Reference: build verification

Testing the build

Command-line (make) build

First, make sure that the project make file builds from the project directory. Then, check that the project make builds from the top-level directory.

$ cd /path/to/open-pru/examples/new_project

// remove files from previous builds
$ make -s clean

// view all build output to make sure there are no sneaky errors
// in order to see all the prints, do not use -s
$ make

// now test the top-level build
$ make -s clean
$ cd /path/to/open-pru
$ make -s

CCS build

For steps to import, rename, and build a CCS PRU project in the CCS IDE, refer to the PRU Academy > Getting Started Labs > Lab 1: How to Create a PRU Project > Creating a CCS PRU Project.

GitHub CI builds

You can also trigger both a makefile build and a CCS build for all projects in the OpenPRU repo by using the GitHub workflows.

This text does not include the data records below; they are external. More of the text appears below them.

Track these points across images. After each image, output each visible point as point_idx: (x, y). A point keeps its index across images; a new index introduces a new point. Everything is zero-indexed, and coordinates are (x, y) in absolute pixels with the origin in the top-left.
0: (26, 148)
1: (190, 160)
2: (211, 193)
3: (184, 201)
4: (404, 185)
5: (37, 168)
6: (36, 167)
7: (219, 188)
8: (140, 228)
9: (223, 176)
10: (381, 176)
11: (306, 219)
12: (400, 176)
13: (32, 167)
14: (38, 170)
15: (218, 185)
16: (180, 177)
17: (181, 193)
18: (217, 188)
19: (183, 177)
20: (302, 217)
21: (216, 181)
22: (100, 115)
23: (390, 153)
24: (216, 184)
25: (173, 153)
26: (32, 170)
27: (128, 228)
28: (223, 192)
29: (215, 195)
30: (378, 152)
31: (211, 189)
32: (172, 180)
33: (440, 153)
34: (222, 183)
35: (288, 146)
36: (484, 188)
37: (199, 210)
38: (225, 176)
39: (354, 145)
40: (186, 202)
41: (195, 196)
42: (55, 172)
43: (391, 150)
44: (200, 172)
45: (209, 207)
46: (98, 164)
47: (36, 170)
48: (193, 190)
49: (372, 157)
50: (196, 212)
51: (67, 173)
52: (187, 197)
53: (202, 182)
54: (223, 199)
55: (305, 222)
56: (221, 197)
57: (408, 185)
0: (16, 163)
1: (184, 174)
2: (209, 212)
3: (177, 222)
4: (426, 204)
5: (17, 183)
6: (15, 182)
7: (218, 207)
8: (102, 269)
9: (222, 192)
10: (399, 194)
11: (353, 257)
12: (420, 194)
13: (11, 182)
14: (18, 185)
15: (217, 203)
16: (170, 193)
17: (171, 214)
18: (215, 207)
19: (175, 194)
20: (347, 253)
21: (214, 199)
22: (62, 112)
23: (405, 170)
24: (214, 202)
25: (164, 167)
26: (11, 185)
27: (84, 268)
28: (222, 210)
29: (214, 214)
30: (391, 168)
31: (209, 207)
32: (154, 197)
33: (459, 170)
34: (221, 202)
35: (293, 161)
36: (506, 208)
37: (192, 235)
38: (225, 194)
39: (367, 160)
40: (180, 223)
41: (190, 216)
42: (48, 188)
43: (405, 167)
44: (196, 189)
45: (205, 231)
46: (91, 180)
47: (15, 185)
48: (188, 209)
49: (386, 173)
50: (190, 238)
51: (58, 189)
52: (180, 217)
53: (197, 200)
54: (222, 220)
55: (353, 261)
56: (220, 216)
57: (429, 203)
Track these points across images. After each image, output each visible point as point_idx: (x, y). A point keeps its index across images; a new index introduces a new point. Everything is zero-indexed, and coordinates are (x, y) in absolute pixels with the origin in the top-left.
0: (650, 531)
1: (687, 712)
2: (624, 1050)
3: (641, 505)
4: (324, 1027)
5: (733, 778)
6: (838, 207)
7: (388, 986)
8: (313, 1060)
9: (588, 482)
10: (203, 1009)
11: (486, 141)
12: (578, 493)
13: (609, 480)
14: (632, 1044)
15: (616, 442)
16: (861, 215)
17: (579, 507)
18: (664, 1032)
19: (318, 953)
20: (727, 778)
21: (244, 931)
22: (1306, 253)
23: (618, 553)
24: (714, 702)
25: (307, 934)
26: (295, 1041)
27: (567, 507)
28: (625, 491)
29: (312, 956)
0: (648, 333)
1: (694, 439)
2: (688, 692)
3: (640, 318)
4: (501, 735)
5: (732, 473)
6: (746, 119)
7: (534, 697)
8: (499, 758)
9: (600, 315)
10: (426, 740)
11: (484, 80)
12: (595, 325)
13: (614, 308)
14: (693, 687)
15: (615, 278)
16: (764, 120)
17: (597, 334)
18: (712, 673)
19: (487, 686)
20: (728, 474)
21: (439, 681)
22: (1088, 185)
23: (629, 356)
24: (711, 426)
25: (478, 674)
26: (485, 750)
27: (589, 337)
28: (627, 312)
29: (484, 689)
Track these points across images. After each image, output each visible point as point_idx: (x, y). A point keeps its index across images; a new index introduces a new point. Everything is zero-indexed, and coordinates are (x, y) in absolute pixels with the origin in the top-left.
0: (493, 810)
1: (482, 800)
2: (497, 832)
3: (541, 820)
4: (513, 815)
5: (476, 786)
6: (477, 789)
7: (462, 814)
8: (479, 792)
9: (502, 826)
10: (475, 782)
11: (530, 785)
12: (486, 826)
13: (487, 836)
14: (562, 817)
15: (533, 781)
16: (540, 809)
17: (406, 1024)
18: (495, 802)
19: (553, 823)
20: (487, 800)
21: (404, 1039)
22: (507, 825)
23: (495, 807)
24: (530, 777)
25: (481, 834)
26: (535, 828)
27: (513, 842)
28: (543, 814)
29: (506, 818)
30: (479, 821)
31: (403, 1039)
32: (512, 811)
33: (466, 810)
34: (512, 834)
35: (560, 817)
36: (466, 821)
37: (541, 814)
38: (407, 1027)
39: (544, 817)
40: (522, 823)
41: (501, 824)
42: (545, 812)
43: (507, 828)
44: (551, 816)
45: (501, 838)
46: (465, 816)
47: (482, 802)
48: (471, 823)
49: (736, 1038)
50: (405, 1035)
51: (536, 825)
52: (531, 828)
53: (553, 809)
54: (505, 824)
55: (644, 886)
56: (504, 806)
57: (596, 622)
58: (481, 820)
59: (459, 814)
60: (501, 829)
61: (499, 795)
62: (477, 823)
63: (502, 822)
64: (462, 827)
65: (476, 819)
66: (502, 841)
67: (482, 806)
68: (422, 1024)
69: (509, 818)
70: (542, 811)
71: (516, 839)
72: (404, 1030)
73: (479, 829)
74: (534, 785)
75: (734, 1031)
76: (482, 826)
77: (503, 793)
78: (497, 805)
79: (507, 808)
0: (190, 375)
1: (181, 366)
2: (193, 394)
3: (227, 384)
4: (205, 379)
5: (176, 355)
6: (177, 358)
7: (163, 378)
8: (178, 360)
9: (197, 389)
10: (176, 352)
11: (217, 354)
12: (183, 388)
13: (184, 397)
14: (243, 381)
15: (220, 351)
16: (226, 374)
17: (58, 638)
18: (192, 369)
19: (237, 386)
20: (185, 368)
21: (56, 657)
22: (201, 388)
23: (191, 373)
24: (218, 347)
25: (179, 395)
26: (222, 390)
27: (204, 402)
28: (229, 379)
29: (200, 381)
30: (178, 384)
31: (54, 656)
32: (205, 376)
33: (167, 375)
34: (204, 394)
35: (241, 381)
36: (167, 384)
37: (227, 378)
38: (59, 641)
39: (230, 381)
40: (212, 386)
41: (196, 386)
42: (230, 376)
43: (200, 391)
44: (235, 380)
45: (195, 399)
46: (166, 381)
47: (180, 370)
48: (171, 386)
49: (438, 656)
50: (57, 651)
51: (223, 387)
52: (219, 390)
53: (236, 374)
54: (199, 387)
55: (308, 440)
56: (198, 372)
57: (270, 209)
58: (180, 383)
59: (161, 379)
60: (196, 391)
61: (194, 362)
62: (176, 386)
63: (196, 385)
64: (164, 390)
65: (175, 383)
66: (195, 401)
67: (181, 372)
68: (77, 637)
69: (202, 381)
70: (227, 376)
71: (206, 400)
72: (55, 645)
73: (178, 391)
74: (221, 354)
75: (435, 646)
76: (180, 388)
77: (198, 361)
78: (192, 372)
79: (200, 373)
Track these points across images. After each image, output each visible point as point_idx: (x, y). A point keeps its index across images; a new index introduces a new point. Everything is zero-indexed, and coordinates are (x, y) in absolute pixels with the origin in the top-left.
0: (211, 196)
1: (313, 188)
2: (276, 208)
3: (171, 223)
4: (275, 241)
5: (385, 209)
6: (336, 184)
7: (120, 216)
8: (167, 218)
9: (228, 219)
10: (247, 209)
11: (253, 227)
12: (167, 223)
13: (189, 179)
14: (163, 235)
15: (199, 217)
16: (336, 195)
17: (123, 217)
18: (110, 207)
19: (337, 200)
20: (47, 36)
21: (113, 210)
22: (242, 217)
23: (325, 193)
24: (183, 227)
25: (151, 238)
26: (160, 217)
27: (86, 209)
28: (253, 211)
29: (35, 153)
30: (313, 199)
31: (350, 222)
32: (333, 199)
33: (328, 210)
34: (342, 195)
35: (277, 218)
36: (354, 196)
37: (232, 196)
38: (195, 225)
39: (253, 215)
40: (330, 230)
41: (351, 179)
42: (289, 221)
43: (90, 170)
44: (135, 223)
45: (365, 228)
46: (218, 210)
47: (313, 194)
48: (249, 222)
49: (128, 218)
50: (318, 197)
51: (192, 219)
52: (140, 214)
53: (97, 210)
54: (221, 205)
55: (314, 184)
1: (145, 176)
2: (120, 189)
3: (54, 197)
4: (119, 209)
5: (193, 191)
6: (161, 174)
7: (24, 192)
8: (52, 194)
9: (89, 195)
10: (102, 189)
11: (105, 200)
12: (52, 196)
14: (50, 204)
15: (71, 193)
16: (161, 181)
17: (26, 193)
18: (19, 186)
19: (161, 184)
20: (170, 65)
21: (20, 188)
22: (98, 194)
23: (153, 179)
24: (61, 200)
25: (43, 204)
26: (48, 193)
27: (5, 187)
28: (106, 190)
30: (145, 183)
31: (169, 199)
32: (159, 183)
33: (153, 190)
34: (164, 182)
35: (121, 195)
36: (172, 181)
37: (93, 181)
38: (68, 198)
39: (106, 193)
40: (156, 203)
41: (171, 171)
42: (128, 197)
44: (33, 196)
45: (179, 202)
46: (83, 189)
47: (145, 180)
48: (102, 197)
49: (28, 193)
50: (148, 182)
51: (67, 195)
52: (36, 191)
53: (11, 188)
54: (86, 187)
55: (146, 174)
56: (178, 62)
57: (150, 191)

To trigger a makefile build:

  1. Push the latest version of the code from your local repository to the remote OpenPRU repository.
  2. Go to https://github.com/TexasInstruments/open-pru > Actions tab > select the "Makefile CI" workflow in the left sidebar.
  3. You should see a table entry which says "This workflow has a workflow_dispatch event trigger." Select "Run workflow" > Use workflow from Branch: <feature_branch>

To trigger a CCS build for all projects, follow the same steps and select "CCS Build" in the left sidebar.